- Outfielder
- Born: June 10, 1914 Osaka Prefecture, Japan
- Died: June 23, 1947 (aged 33)
- Batted: LeftThrew: Left

Japanese Baseball League debut
- 1936, for the Nagoya Kinko

Last Japanese Baseball League appearance
- 1947, for the Yomiuri Giants

Career hitting statistics
- Batting average: .259
- Hits: 459
- Home runs: 7
- Runs batted in: 201

Teams
- Nagoya Kinko (1936–1940); Taiyō Baseball Club / Nishitetsu Baseball Club (1941, 1943); Tokyo Kyojin / Yomiuri Giants (1944, 1946-1947);

= Toshio Kurosawa (baseball) =

Japanese baseball player (1914–1947)

Toshio Kurosawa (黒沢 俊夫, Kurosawa Toshio) was a Japanese baseball outfielder who played eight seasons in the Japanese Baseball League from 1936 to 1947. His career was cut short due to typhoid fever, from which he died at age 33. Kurosawa's number 4 was retired by his last club, the Yomiuri Giants, the same year, and was among the first to be retired in all of Japanese baseball.

== Biography ==

=== Amateur (High school and college) ===
Born in Osaka Prefecture, Kurosawa played for Osaka Prefectural Yao High School. He appeared in the Spring and Summer Koshien high school baseball tournaments a total of 5 times.

After matriculating to Kansai University, Kurosawa became a leading figure in the University club's golden era, batting fourth in the lineup. There he played alongside future Japanese Hall of Fame pitcher Yukio Nishimura. Kurosawa was named outfielder in 1933 while on a club trip to Hawaii.

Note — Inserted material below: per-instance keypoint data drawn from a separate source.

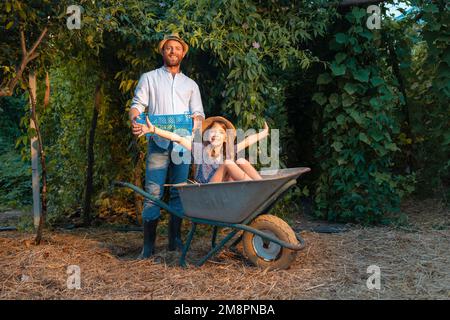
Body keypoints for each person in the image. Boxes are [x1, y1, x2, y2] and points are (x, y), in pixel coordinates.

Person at [129, 33, 205, 258]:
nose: (173, 51)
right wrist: (135, 120)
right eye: (169, 48)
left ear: (183, 53)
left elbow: (199, 113)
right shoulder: (149, 78)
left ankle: (175, 242)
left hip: (182, 145)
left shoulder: (190, 84)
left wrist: (196, 122)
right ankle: (148, 247)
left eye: (177, 48)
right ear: (163, 52)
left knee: (179, 192)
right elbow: (137, 105)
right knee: (153, 192)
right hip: (158, 143)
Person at [137, 116, 269, 183]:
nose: (216, 134)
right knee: (228, 163)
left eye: (220, 133)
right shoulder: (200, 150)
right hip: (208, 188)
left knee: (241, 161)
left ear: (225, 138)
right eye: (213, 131)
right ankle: (252, 186)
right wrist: (154, 130)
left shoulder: (227, 150)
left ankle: (260, 185)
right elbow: (178, 138)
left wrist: (263, 133)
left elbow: (247, 141)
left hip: (226, 188)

=== Nagoya Kinko / Nishitetsu ===
Kurosawa debuted with Nagoya Kinko in 1936, in the inaugural season of the Japanese Baseball League. By the spring season tournament he became a regular in the outfield. In 1937, while batting .295 in the spring season (third in the league) and .279 in the fall season (12th), Kurosawa was active on defense and on the basepaths, recording 32 steals for the year.

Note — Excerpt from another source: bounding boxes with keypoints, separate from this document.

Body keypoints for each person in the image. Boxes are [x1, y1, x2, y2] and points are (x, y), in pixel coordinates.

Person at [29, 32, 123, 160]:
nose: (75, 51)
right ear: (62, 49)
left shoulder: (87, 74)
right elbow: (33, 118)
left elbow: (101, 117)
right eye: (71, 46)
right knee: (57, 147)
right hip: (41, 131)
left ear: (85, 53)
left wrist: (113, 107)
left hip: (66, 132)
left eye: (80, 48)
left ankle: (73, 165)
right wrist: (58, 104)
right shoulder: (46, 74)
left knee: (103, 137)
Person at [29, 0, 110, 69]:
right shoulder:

In the offseason, he took leave from his club for military service and missed the next 2 seasons, returning in 1940. The next year, Nagyoa Kinko merged with the Tokyo Senators to form the Taiyō Baseball Club, and Kurosawa joined the combined team. After the 1941 season, he again left baseball for the military, this time only for one year. Kurosawa returned to the field in 1943 for the newly renamed Nishitetsu Baseball Club. That year, while batting only .190 he drove in 32 runs to finish 3rd in the league.

=== Tokyo Kyojin / Yomiuri Giants ===
In 1944, Nishitetsu disbanded as a result of worsening finances and a shortage of players due to the draft during World War II. As a result, Kurosawa was transferred to the Tokyo Kyojin along with other players including Sadao Kondo. In the shortened season that year (35 games), Kurosawa hit for a career-high .348 batting average (2nd in the league) at leadoff, playing a key supporting role while many Kyojin regulars were on active duty. Notable for his speed, Kurosawa stole home 10 times, for 2nd all-time in Japanese baseball history, and shares the record for having 2 steals of home in a single game (set on May 20 against Kinki Nippon at Nishinomiya Stadium.

When the league returned to play after the war in 1946, Kurosawa hit cleanup in a lineup that included Giants legends Tetsuharu Kawakami and Shigeru Chiba. He recorded 60 RBIs and was one of the few .300 hitters on the team that season (.308, 8th in the league). He appeared for the East team in the East-West Competition (a precursor to the All-Star Game), and in Game 5 he hit a bases-clearing walk-off triple in the bottom of the 12th inning.

=== Illness and death ===
In the middle of the 1947 season, Kurosawa contracted typhoid fever, and soon after he was admitted to The University of Tokyo Hospital where he died on June 23 at the age of 33. Kurosawa had steadfastly continued to play through his worsening condition, and it is said that his commitment to the team ultimately cost him his life. The club held a rare team funeral for Kurosawa.

=== Honors ===
The Giants retired Kurosawa's uniform number 4 soon after his death. Led by Shigeru Chiba, his former teammates proposed the honor, recognizing his achievements playing for the club during the challenging wartime era as well as honoring his untimely passing, and his number was retired alongside Eiji Sawamura. Kurosawa wished, "When I die, I want you to bury me in my uniform," and ultimately he was.

== Player characteristics ==
By the time he joined the Kyojin, Kurosawa's power had declined, but he was known for his ability to hit to all fields and for his clutch hitting.